In future posts Lucas hopes to show the demodulation and decoding process.

What are you using for the antenna element, I didn’t see any pictures of it. I’m interested in getting GOES 16 satellite images. I have the dish and software and using the RTL-SDR
Meteosat-10 (MSG-3) on 0ºW/E is operational in LRIT 1691 Mhz. Images not encrypted at 02:45, 05:45, 08:45, 11:45, 14:45, 17:45 20:45 and 23:45 UTC. To receive the signal directly you will have to have at least one satellite dish prime focus or offset 1.3-1.8m, a feeder for 1691 Mhz, BPF filter, LNA, Airspy receiver and LRIT program to decode.
Here are talking L-band, no UHF, let alone DCP interrogation that has no interest to us.
Are there in europe sellers of 1,5 mesh antenna’s
Do not bother, Meteosat its LRIT is encrypted.
Are you sure all of the products are? Google tells me that once every six hours it’s unencrypted.
Also, the Western part of Europe ought to be able to see GOES East, no?
Are you sure all of the products are? Google tells me that once every three hours it’s unencrypted.
(See the current Meteosat 10 Direct Dissemination Scheme documentation).
Also, the Western part of Europe ought to be able to see GOES East, no?
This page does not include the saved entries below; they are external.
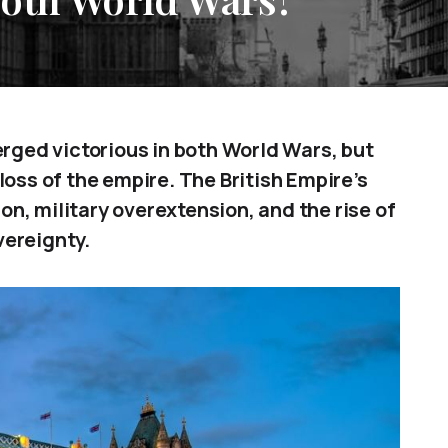
erged victorious in both World Wars, but
loss of the empire. The British Empire’s
n, military overextension, and the rise of
ereignty.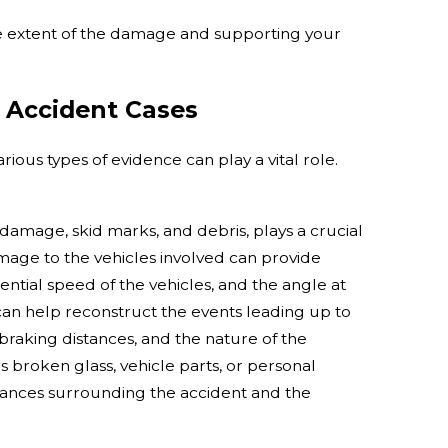
he extent of the damage and supporting your
o Accident Cases
ious types of evidence can play a vital role.
 damage, skid marks, and debris, plays a crucial
amage to the vehicles involved can provide
tential speed of the vehicles, and the angle at
an help reconstruct the events leading up to
l braking distances, and the nature of the
as broken glass, vehicle parts, or personal
tances surrounding the accident and the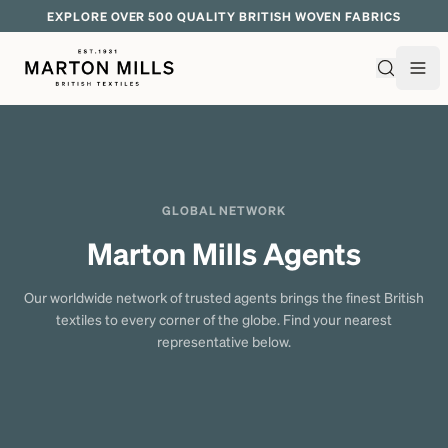
EXPLORE OVER 500 QUALITY BRITISH WOVEN FABRICS
GLOBAL NETWORK
Marton Mills Agents
Our worldwide network of trusted agents brings the finest British
textiles to every corner of the globe. Find your nearest
representative below.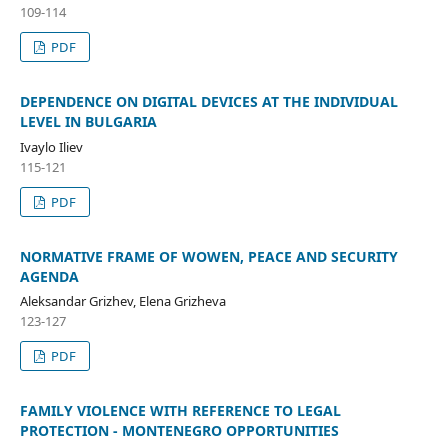
109-114
PDF
DEPENDENCE ON DIGITAL DEVICES AT THE INDIVIDUAL
LEVEL IN BULGARIA
Ivaylo Iliev
115-121
PDF
NORMATIVE FRAME OF WOWEN, PEACE AND SECURITY
AGENDA
Aleksandar Grizhev, Elena Grizheva
123-127
PDF
FAMILY VIOLENCE WITH REFERENCE TO LEGAL
PROTECTION - MONTENEGRO OPPORTUNITIES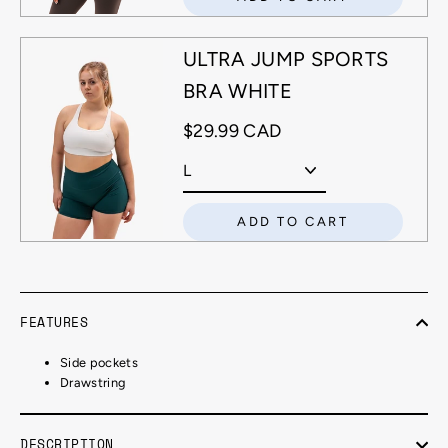
ULTRA JUMP SPORTS
BRA WHITE
$29.99 CAD
ADD TO CART
FEATURES
Side pockets
Drawstring
DESCRIPTION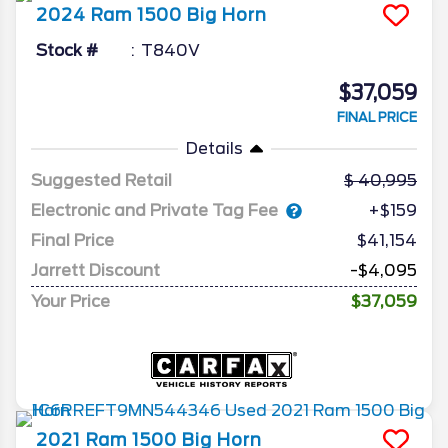
2024
Ram
1500
Big Horn
Stock #
T840V
$37,059
FINAL PRICE
Details
Suggested Retail
40,995
Electronic and Private Tag Fee
+$159
Final Price
$41,154
Jarrett Discount
-$4,095
Your Price
$37,059
2021
Ram
1500
Big Horn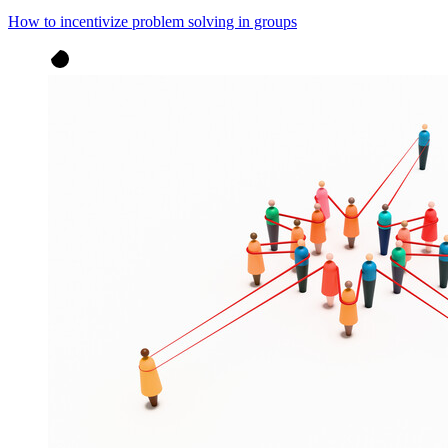
How to incentivize problem solving in groups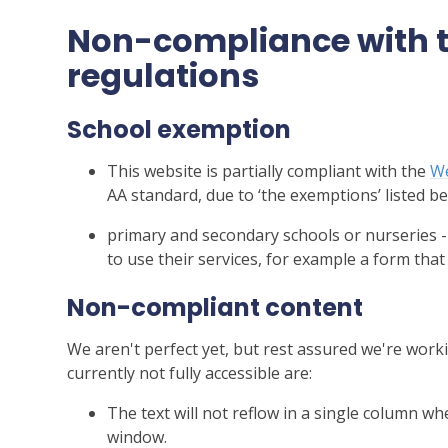
Non-compliance with th
regulations
School exemption
This website is partially compliant with the
We
AA standard, due to ‘the exemptions’ listed be
primary and secondary schools or nurseries -
to use their services, for example a form that
Non-compliant content
We aren't perfect yet, but rest assured we're worki
currently not fully accessible are:
The text will not reflow in a single column w
window.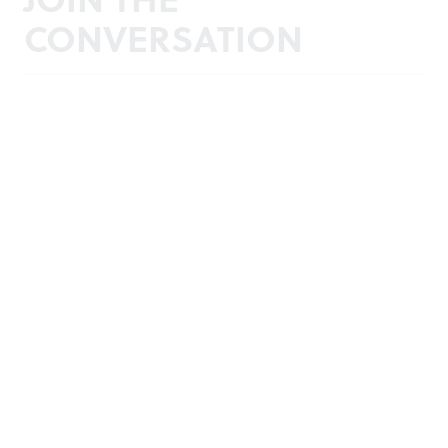
CONVERSATION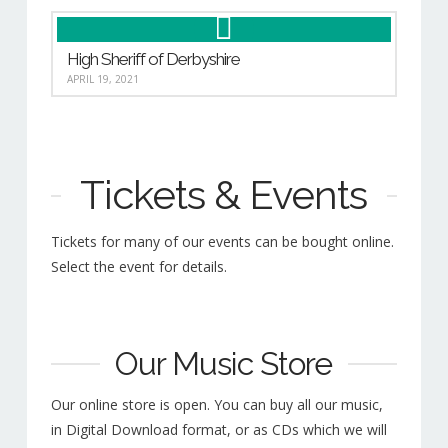
High Sheriff of Derbyshire
APRIL 19, 2021
Tickets & Events
Tickets for many of our events can be bought online.
Select the event for details.
Our Music Store
Our online store is open. You can buy all our music,
in Digital Download format, or as CDs which we will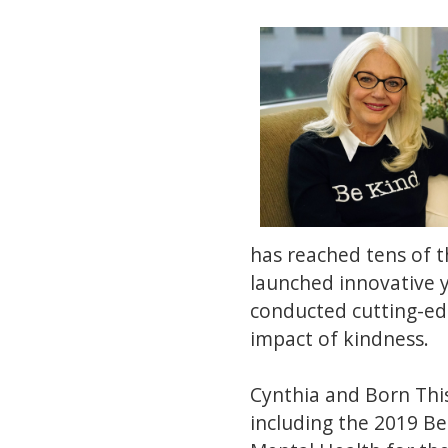
has reached tens of 
launched innovative 
conducted cutting-ed
impact of kindness.
Cynthia and Born Thi
including the 2019 B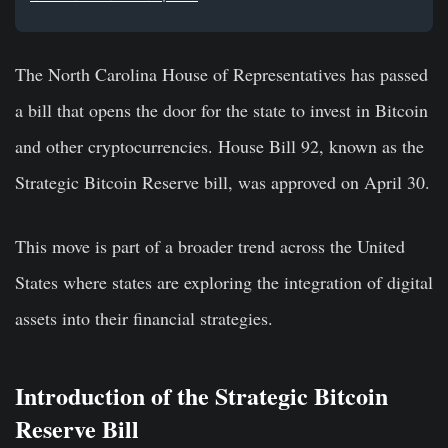
The North Carolina House of Representatives has passed
a bill that opens the door for the state to invest in Bitcoin
and other cryptocurrencies. House Bill 92, known as the
Strategic Bitcoin Reserve bill, was approved on April 30.
This move is part of a broader trend across the United
States where states are exploring the integration of digital
assets into their financial strategies.
Introduction of the Strategic Bitcoin
Reserve Bill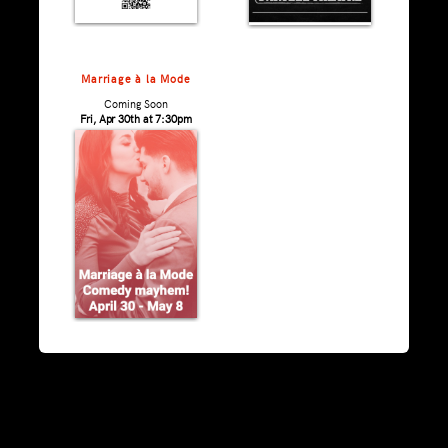
Marriage à la Mode
Coming Soon
Fri, Apr 30th at 7:30pm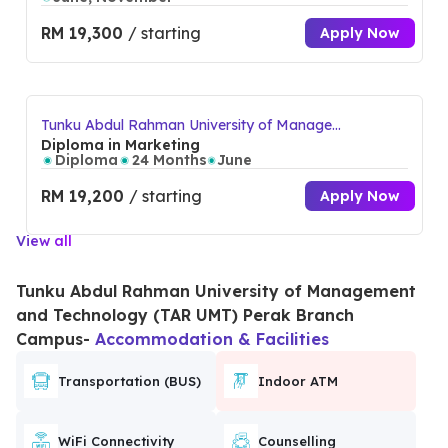
RM 19,300
/ starting
Apply Now
Tunku Abdul Rahman University of Manage
ment and Technology (TAR UMT) Perak Bra
Diploma in Marketing
nch Campus
Diploma
24 Months
June
RM 19,200
/ starting
Apply Now
View all
Tunku Abdul Rahman University of Management
and Technology (TAR UMT) Perak Branch
Campus
-
Accommodation & Facilities
Transportation (BUS)
Indoor ATM
WiFi Connectivity
Counselling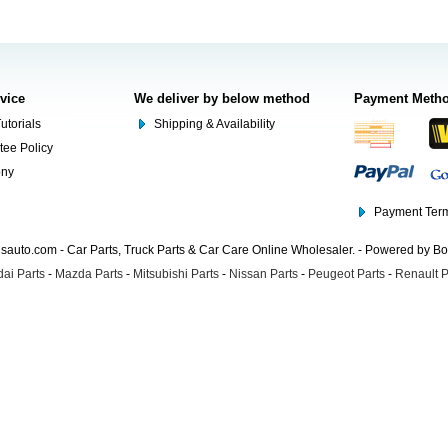
rvice
We deliver by below method
Payment Meth
utorials
Shipping & Availability
tee Policy
ony
Payment Term
auto.com - Car Parts, Truck Parts & Car Care Online Wholesaler. - Powered by B
ai Parts
-
Mazda Parts
-
Mitsubishi Parts
-
Nissan Parts
-
Peugeot Parts
-
Renault P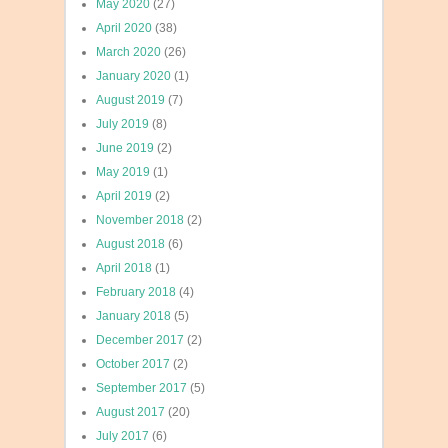
May 2020
(27)
April 2020
(38)
March 2020
(26)
January 2020
(1)
August 2019
(7)
July 2019
(8)
June 2019
(2)
May 2019
(1)
April 2019
(2)
November 2018
(2)
August 2018
(6)
April 2018
(1)
February 2018
(4)
January 2018
(5)
December 2017
(2)
October 2017
(2)
September 2017
(5)
August 2017
(20)
July 2017
(6)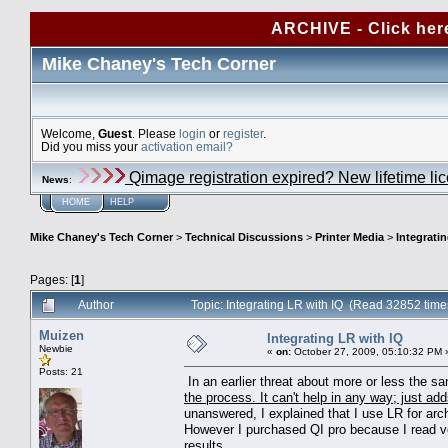
ARCHIVE - Click her
Mike Chaney's Tech Corner
Welcome,
Guest
. Please
login
or
register
.
Did you miss your
activation email?
Qimage registration expired? New lifetime li
News
:
HOME
HELP
Mike Chaney's Tech Corner
>
Technical Discussions
>
Printer Media
>
Integrati
Pages: [
1
]
Author
Topic: Integrating LR with IQ (Read 32852 time
Muizen
Integrating LR with IQ
Newbie
«
on:
October 27, 2009, 05:10:32 PM 
Posts: 21
In an earlier threat about more or less the 
the process. It can't help in any way; just adds
unanswered, I explained that I use LR for arch
However I purchased QI pro because I read ver
results.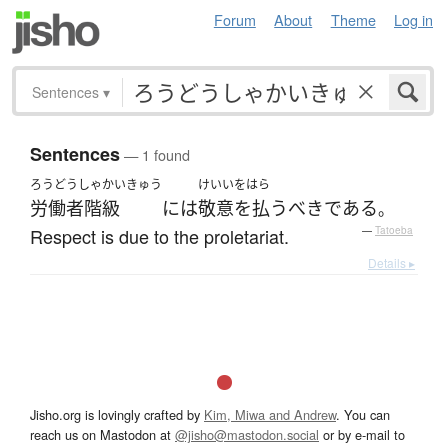
Forum
About
Theme
Log in
Sentences
▾
Sentences
— 1 found
ろうどうしゃかいきゅう
けいいをはら
労働者階級
には
敬意を払う
べき
である
。
Respect is due to the proletariat.
—
Tatoeba
Details ▸
Jisho.org is lovingly crafted by
Kim, Miwa and Andrew
. You can
reach us on Mastodon at
@jisho@mastodon.social
or by e-mail to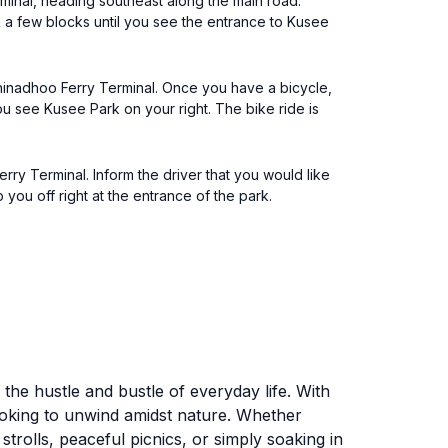
rminal, heading southeast along the main road.
alk a few blocks until you see the entrance to Kusee
Thinadhoo Ferry Terminal. Once you have a bicycle,
you see Kusee Park on your right. The bike ride is
rry Terminal. Inform the driver that you would like
you off right at the entrance of the park.
 the hustle and bustle of everyday life. With
looking to unwind amidst nature. Whether
strolls, peaceful picnics, or simply soaking in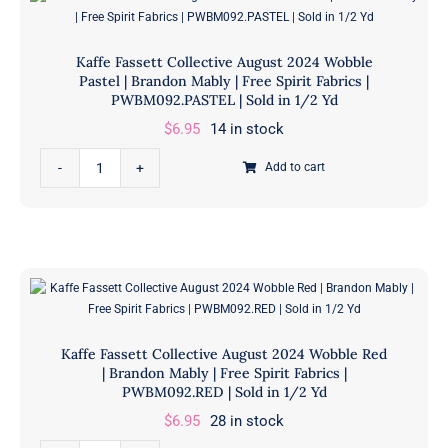
Red
in
|
1/2
Kaffe Fassett Collective August 2024 Wobble
Brandon
Yd
Pastel | Brandon Mably | Free Spirit Fabrics |
Mably
PWBM092.PASTEL | Sold in 1/2 Yd
quantity
|
$
6.95
14 in stock
Free
Kaffe
Spirit
Add to cart
Fassett
Fabrics
Collective
|
August
PWPJ125.RED
2024
|
Wobble
Sold
Pastel
in
|
1/2
Kaffe Fassett Collective August 2024 Wobble Red
Brandon
Yd
| Brandon Mably | Free Spirit Fabrics |
Mably
PWBM092.RED | Sold in 1/2 Yd
quantity
|
$
6.95
28 in stock
Free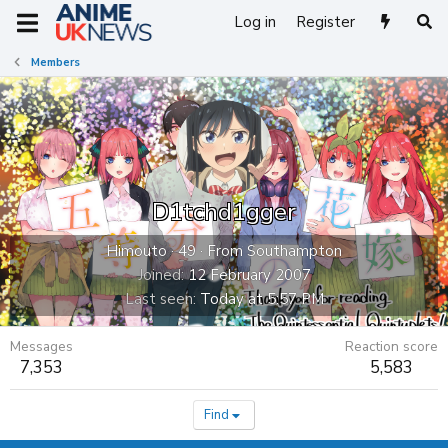
Log in
Register
Members
D1tchd1gger
Himouto
·
49
·
From
Southampton
Joined
12 February 2007
Last seen
Today at 5:57 PM
Messages
Reaction score
7,353
5,583
Find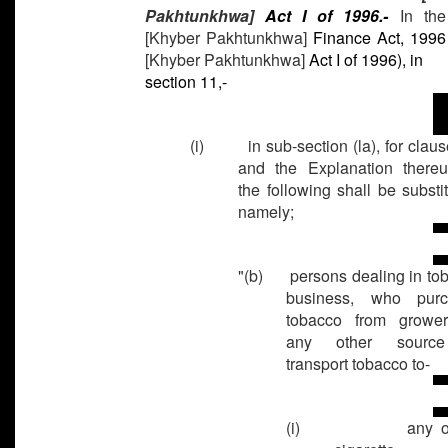
Pakhtunkhwa]
Act I of 1996.-
In th
[Khyber Pakhtunkhwa]
Finance Act, 1996
[Khyber Pakhtunkhwa]
Act I of 1996), in
section 11,-
(i) in sub-section (la), for clause
and the Explanation thereu
the following shall be substit
namely;
"(b) persons dealing in to
business, who purc
tobacco from growe
any other sourc
transport tobacco to-
(i)
any o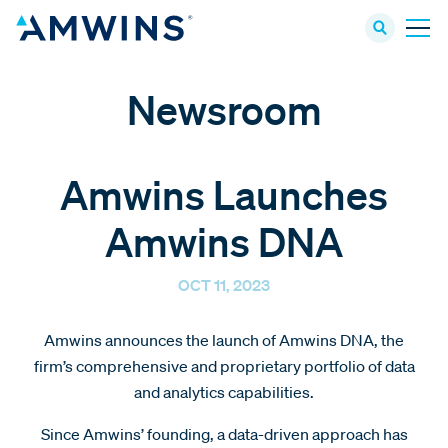
Newsroom
Amwins Launches
Amwins DNA
OCT 11, 2023
Amwins announces the launch of Amwins DNA, the
firm’s comprehensive and proprietary portfolio of data
and analytics capabilities.
Since Amwins’ founding, a data-driven approach has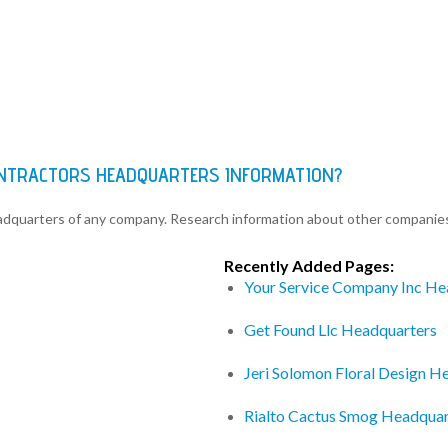
ONTRACTORS HEADQUARTERS INFORMATION?
eadquarters of any company. Research information about other companie
Recently Added Pages:
Your Service Company Inc He
Get Found Llc Headquarters
Jeri Solomon Floral Design H
Rialto Cactus Smog Headquar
The direct signal GOES-13 (East) does not reach even to Spain, see Satellite Field of View: https://www.wmo-sat.info/oscar/satellites/view/149
Meteosat not directly emit such a service, it does through the EUMETCast called Ku-band DVB and payment: http://www.eumetsat.int/website/home/Data/DataDelivery/EUMETCast/SystemDescription/index.html
Service Frequency Bandwidth Polarisation Data rate Comments
——- ——— ——— ———— ——— ——–
CDA 1676 MHz 5000 kHz linear 2620 kbps Raw data
CDA 1676 MHz 5000 kHz linear 2620 kbps Raw data
PDR 1685.7 MHz 4000 kHz linear 2110 kbps Processed images/soundings
PDR 1685.7 MHz 4000 kHz linear 2110 kbps Processed images/soundings
LRIT 1691 MHz 660 kHz linear 128 kbps Selected data
MDL 1681.478 MHz 200 kHz linear 100 kbps Multiuse Data Link
MDL 1681.478 MHz 400 kHz linear 100 kbps Multiuse Data Link
DCPR 1694.5 MHz 150 kHz linear 0.100 kbps DCP report relay
DCPR 1694.8 MHz 150 kHz linear 0.100 kbps DCP report relay
DCPR 1694.5 MHz 150 kHz linear 0.300 kbps DCP report relay
DCPR 1694.8 MHz 150 kHz linear 0.300 kbps DCP report relay
DCPR 1694.5 MHz 150 kHz linear 1.200 kbps DCP report relay
EMWIN-N 1692.7 MHz 25 kHz linear 9.6 kbps Information
The polarization of geostationary meteorological satellites is linear. No circular.
Not all of the transmissions. But indeed LRIT signal is linear. Just keep in mind that a circular polarized feed can receive linear signals just fine.
Just take a look here, some of the signals are RHCP https://www.wmo-sat.info/oscar/satellites/view/149
Here are talking L-band, no UHF, let alone DCP interrogation that has no interest to us.